Unlike the Spiny Dogfish and most other sharks this one has a short, blunt head with high ridges above the eyes typical of the bullhead sharks which also have a pig-like snout and a small puckered mouth.

May 13th, 2008:

Steve, a County carpenter, has been working on the Marine Center conversion since
mid-April as time permits. There is no estimate as to when it will be ready but I am still hoping some time this summer. 

Since this project is being sponsored by a non-profit educational organization the Center will be run like a Thrift Shop but instead of clothing it will feature donated and reconditioned fishing tackle.

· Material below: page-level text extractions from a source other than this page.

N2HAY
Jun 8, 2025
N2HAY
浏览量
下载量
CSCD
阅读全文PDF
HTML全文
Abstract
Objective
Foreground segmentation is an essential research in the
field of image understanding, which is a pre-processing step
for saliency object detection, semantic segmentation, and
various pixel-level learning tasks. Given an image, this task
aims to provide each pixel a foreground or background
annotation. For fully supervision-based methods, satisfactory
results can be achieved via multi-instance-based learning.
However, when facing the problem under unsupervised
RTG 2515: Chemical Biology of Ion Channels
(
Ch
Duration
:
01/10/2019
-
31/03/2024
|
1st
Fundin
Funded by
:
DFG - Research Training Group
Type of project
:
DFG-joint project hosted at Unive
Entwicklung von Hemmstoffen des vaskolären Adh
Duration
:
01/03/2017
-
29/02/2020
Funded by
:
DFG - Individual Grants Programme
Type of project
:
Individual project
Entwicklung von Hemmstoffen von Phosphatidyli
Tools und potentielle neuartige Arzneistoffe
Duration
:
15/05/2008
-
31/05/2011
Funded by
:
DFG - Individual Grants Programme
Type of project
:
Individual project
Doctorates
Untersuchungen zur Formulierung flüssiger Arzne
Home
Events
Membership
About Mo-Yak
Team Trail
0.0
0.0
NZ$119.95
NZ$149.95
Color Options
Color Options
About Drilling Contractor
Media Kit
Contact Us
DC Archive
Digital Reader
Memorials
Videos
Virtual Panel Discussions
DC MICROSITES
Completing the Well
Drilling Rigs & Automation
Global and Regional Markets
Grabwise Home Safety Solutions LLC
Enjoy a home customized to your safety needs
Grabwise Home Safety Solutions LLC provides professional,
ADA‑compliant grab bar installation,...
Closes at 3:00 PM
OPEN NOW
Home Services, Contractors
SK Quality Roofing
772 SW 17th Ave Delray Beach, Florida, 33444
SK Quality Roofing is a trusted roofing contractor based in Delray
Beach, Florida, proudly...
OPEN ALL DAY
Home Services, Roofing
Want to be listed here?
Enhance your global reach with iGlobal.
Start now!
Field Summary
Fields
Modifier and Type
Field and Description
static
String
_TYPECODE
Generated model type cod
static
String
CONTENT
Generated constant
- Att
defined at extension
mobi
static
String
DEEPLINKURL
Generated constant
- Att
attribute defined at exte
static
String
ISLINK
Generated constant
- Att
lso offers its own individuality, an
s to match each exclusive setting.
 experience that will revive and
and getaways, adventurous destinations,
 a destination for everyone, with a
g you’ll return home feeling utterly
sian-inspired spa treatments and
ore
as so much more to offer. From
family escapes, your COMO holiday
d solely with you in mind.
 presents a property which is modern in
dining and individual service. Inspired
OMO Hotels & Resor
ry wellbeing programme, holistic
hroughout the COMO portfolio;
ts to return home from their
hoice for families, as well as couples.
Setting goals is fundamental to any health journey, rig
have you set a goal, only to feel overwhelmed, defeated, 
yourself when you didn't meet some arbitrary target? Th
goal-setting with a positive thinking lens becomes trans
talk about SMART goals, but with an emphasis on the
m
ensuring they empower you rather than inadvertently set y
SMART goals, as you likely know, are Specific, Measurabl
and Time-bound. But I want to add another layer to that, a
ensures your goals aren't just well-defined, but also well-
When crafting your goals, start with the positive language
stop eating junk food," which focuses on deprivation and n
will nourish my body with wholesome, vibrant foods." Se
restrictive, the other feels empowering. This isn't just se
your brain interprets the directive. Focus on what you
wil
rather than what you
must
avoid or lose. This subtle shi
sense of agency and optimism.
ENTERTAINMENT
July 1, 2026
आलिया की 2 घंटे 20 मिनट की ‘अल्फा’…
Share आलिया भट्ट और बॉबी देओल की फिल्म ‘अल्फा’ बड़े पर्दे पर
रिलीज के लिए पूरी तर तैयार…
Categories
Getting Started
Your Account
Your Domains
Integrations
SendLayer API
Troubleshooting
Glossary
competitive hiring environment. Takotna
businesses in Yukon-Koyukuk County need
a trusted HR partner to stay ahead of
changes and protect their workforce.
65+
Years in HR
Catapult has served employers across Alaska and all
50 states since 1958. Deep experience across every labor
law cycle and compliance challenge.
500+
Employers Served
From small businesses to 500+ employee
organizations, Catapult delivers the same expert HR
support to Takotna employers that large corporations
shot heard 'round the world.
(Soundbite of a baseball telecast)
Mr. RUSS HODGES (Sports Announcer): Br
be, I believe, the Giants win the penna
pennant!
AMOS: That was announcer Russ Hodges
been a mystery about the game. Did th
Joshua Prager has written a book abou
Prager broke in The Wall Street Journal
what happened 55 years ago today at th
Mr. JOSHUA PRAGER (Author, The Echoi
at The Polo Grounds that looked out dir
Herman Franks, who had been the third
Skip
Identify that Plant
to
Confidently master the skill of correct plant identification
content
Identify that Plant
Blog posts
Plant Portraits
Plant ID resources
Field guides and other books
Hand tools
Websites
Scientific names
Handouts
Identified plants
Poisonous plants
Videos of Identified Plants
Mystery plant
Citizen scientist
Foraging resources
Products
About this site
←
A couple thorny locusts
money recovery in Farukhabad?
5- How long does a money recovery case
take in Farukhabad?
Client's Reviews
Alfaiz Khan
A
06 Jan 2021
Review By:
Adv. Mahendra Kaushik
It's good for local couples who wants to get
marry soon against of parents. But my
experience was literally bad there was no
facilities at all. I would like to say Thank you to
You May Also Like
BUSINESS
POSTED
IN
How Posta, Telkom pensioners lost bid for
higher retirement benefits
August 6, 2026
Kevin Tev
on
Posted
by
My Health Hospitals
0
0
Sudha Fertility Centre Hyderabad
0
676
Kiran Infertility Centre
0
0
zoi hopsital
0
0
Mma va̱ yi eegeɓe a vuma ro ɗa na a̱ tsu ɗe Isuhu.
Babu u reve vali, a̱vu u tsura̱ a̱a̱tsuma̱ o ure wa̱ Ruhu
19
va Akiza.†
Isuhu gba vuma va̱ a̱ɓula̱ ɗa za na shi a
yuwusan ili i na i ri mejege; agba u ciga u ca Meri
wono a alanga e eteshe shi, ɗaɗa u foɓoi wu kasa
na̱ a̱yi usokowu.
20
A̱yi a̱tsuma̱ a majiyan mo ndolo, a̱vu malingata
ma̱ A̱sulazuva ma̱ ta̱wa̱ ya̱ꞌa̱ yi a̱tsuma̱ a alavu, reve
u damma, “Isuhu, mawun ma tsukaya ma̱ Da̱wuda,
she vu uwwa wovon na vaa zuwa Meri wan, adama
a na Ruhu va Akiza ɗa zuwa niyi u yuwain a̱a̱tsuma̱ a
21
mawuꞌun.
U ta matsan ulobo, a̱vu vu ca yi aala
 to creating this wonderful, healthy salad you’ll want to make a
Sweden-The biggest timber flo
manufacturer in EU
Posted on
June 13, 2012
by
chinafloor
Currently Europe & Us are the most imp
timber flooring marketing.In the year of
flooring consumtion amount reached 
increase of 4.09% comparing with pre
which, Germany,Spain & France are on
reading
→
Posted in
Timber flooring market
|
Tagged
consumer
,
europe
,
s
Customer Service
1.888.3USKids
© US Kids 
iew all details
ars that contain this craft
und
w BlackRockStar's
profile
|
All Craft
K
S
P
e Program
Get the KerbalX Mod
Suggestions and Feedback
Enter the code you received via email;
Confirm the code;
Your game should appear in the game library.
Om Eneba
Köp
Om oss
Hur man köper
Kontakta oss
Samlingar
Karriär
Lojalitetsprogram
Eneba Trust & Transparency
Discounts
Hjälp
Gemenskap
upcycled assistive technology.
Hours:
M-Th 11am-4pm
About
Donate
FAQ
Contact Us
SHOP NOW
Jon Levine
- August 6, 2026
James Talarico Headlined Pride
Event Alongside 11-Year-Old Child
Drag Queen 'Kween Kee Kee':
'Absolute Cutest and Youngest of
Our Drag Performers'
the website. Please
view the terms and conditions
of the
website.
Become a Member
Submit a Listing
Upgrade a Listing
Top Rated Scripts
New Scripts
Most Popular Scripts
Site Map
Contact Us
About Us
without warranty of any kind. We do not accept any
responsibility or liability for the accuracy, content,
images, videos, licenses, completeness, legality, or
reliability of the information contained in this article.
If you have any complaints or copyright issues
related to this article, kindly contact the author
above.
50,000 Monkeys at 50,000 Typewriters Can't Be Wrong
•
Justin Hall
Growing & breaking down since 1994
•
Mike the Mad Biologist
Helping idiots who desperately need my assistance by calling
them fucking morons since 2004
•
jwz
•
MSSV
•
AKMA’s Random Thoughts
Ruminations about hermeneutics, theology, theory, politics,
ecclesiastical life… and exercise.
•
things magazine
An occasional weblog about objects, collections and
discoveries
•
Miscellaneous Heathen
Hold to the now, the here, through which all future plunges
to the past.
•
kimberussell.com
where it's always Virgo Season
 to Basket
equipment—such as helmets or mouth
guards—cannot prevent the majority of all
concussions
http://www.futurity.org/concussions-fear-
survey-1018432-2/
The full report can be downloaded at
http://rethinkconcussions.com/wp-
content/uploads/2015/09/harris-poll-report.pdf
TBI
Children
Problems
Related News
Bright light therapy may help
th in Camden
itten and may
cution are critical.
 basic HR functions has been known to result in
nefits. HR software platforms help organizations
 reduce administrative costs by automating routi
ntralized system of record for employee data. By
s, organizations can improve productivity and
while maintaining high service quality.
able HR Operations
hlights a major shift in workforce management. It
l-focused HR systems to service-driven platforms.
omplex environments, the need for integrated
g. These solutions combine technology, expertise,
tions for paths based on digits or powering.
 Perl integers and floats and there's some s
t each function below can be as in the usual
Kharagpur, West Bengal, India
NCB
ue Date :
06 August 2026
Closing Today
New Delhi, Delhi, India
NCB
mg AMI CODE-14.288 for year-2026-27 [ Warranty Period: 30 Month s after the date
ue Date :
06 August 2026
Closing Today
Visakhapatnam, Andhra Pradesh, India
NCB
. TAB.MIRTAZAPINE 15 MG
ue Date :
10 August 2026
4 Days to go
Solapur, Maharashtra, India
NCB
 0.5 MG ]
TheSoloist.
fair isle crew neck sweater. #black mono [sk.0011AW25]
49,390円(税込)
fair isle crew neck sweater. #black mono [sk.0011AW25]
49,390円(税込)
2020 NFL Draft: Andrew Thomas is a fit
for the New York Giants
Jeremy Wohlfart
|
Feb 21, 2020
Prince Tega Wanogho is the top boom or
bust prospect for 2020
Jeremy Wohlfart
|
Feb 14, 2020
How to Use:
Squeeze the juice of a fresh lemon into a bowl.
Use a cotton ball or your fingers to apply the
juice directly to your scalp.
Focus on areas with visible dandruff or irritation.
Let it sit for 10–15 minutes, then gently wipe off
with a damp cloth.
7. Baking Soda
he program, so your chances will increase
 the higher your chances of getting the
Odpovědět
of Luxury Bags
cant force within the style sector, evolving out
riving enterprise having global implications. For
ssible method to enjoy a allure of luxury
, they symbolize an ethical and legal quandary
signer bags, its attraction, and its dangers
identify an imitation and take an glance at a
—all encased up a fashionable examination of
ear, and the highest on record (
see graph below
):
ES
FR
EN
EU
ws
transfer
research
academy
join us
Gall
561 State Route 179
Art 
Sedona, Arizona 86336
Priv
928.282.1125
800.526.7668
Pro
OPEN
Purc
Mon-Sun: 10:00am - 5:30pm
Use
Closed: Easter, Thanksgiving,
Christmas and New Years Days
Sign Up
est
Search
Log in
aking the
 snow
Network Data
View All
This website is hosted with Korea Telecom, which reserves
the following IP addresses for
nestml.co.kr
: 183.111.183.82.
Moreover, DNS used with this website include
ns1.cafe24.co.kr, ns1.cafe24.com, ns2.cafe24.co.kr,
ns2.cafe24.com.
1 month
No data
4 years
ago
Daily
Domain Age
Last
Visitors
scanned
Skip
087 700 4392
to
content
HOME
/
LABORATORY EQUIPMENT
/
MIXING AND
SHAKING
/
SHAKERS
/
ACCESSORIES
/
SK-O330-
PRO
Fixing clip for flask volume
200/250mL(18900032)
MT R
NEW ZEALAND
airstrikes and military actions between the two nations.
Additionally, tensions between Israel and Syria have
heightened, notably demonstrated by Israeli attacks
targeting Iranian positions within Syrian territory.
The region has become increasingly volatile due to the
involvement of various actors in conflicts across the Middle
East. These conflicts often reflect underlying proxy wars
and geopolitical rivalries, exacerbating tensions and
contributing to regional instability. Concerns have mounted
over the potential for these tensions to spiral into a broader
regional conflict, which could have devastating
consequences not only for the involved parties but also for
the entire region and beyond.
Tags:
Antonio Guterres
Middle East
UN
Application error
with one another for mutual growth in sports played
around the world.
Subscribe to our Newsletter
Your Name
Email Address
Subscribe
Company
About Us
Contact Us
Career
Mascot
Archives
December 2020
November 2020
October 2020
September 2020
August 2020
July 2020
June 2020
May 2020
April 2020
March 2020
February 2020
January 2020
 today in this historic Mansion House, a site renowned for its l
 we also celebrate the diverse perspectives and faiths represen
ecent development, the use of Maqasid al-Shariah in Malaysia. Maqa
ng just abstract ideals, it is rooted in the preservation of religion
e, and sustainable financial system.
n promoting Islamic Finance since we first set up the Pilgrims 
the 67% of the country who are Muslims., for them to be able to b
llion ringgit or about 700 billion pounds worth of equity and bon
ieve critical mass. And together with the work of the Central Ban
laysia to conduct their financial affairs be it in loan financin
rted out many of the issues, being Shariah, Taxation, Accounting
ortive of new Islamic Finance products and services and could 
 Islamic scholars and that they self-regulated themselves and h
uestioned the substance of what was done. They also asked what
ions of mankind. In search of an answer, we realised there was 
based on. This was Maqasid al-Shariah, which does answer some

This will give us an opportunity to make contact with the anglers on the Pier and help familiarize them with the ethical angling concept and environmentally sensitive fishing tackle and techniques.

May 14th, 2008:

This 3-24-08 video takes pier jumping to new heights ...
or depths depending on your point of view 

Seriously though I hope the County is paying attention to the increasing number of videos on the web about jumping from Goleta Pier.  Some day someone is going to get seriously hurt and there could be questions regarding the County's enforcement of its ordinance: 

Sec. 26-82. Pier--No diving, swimming, etc., near pier. 
No person shall dive from the Goleta Beach Pier or swim, surf or jet ski within one hundred feet of the Goleta Beach Pier. (Ord. No. 3708, § 1)
May 26th, 2008:
Found this display on the beach at dawn this morning ... similar to last year's Memorial Day tribute.

May 27th, 2008:

Unexpected acts of kindness ... watching the birdlife from the East lot today I heard a bit of a commotion behind me. 

Turning around I noticed a dump truck preparing to unload its contents onto the County's compost pile. Directly in its way was this stalwart poppy bravely facing its fate.

All of this had also been observed by one of the day campers parked nearby. 

Ecological disaster was narrowly averted when he warned the driver in no uncertain terms that he was about to " ... bury a PROTECTED CALIFORNIA WILDFLOWER!!!

May 28th, 2008:
Yesterday while a poppy was being saved in the east parking lot the infamous cormorant tree across from the restaurant was chopped down and rendered into wood chips. 

Actually it was several trees that had become entwined over the years and grown together to become one of the tallest groupings in the park. Unfortunately their proximity to the Slough attracted a colony of cormorants who roosted in its topmost branches. 

Cormorants are noted for prodigious amounts of 'whitewash' and since they were roosting over multiple parking spaces they definitely had an impact on the restaurant's visitors.  For awhile they were deterred by automated predator calls but they always reestablished themselves. Then in September 2007 the tree shed a major limb with near disastrous results.

While there was no question as to the necessity of this sacrifice on the altar of public safety  I was surprised at the depth of local reaction.

May 29th, 2008:

This is the stump of the largest of the three eucalyptus trees that were removed on Tuesday. 

I believe the trees were lemon-scented Eucalyptus (E. citriodora). Ranger Dave says the largest was planted 30 years ago when he first started working at the Park ... the Park was established after WWII. 

Pictured is a section of burl wood that is seven and half by five and a half feet in diameter. 

The tree removal service used a large crane to deposit the stump into the dumpster for later disposal.